The AI was clearly faster, which is no surprise. But since the "correct" answers for the test were assigned by one group of humans, and the correct answers in real practice are also determined by (a different group of, compared to either those running the test or those taking the test) humans, I'm not sure that result that the AI was more correct can be in any sense meaningful.
That's exactly how every human-vs-AI evaluation is measured. For example, if you have an AI detect whether an image contains a cat, your first step is to have a person manually check every image. Of course it is possible for the test/evaluation labels to be incorrect. Nothing about this case is special, at least nothing you have pointed out.
> That's exactly how every human-vs-AI evaluation is measured.
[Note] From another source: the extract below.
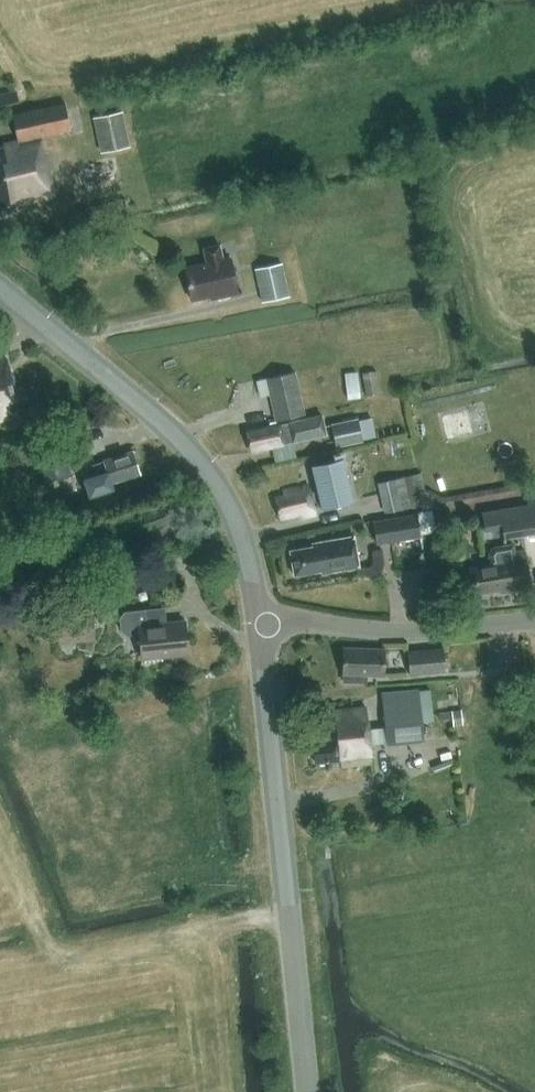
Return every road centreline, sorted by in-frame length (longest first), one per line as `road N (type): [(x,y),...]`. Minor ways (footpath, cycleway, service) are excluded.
road 1 (tertiary): [(307,1091),(261,629)]
road 2 (tertiary): [(261,629),(242,533),(182,445),(0,291)]
road 3 (unclassified): [(261,629),(534,631)]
No, it's not. For instance, there are comparison on games with fixed definite rules.
And even if it was, the fact that a methodological weakness is universal in a field doesn't make it not a weakness, it just makes the field problematic as a whole.
> For example, if you have an AI detect whether an image contains a cat, your first step is to have a person manually check every image.
Sure, but the thing is if you are comparing humans to AI at finding cars in pictures, you are usually testing against lay humans with no special expertise, so the assumption on which usefulness of the experiment rests is “an academic expert evaluating pictures for the presence of cats approximates perfect accuracy near enough that it is unlikely that the score of either lay humans or AI against that expert significantly misstates their accuracy.”
With the legal case, the assumption is something like: “an academic expert evaluating the legal effect that a court would find in a set of contracts approximates perfect accuracy near enough that it is unlikely that the score of either experienced lawyers practicing in the the field or AI against that panel significantly misstates their accuracy.”
The former is, of course, not certain, but I think most people would accept it to be more likely than not to be true.
The latter is less believable (unless, for example, the expert used as the oracle is actually the Supreme Court of the jurisdiction whose law is to be applied in evaluating the contracts.)
You would assume that the test/answer creation involved a lot more eyes and time to double-check everything. Hell, they might even have used an AI to make sure that they didn't miss anything.